In my paintings, I have been combining symbols from the past and present, to connect visual threads that run from ancient craft traditions to the archetypes currently and perennially observed in theater, mythologies and dreams. My work considers symbolic imagery through a feminist lens; It opposes the idea of progress as a straight arrow, but rather proposes a winding timeline toward a common visual language that overlaps, loops, omits, dematerializes, and rematerializes.
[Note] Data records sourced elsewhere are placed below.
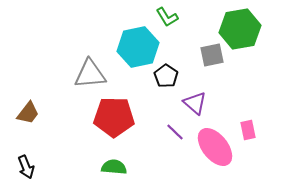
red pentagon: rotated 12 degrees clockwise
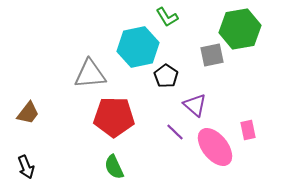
purple triangle: moved 2 px down
green semicircle: rotated 120 degrees counterclockwise
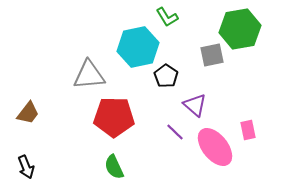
gray triangle: moved 1 px left, 1 px down
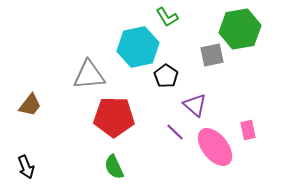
brown trapezoid: moved 2 px right, 8 px up
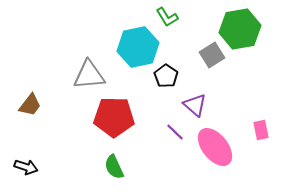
gray square: rotated 20 degrees counterclockwise
pink rectangle: moved 13 px right
black arrow: rotated 50 degrees counterclockwise
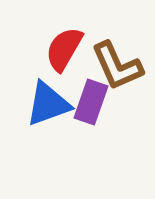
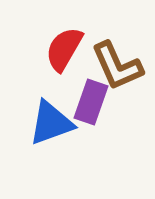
blue triangle: moved 3 px right, 19 px down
These paintings—oil on linen, set in ceramic frames—rely on intuition, image research, synchronicity, time, and layers of paint. They question how images and stories are shaped, shared, and translated across generations and disparate locations. They question: What are the narratives that dominate personal and collective stories, and how are those stories reinforced? How can symbolic language be reframed, both literally and figuratively, to transcend the stories we may have been told?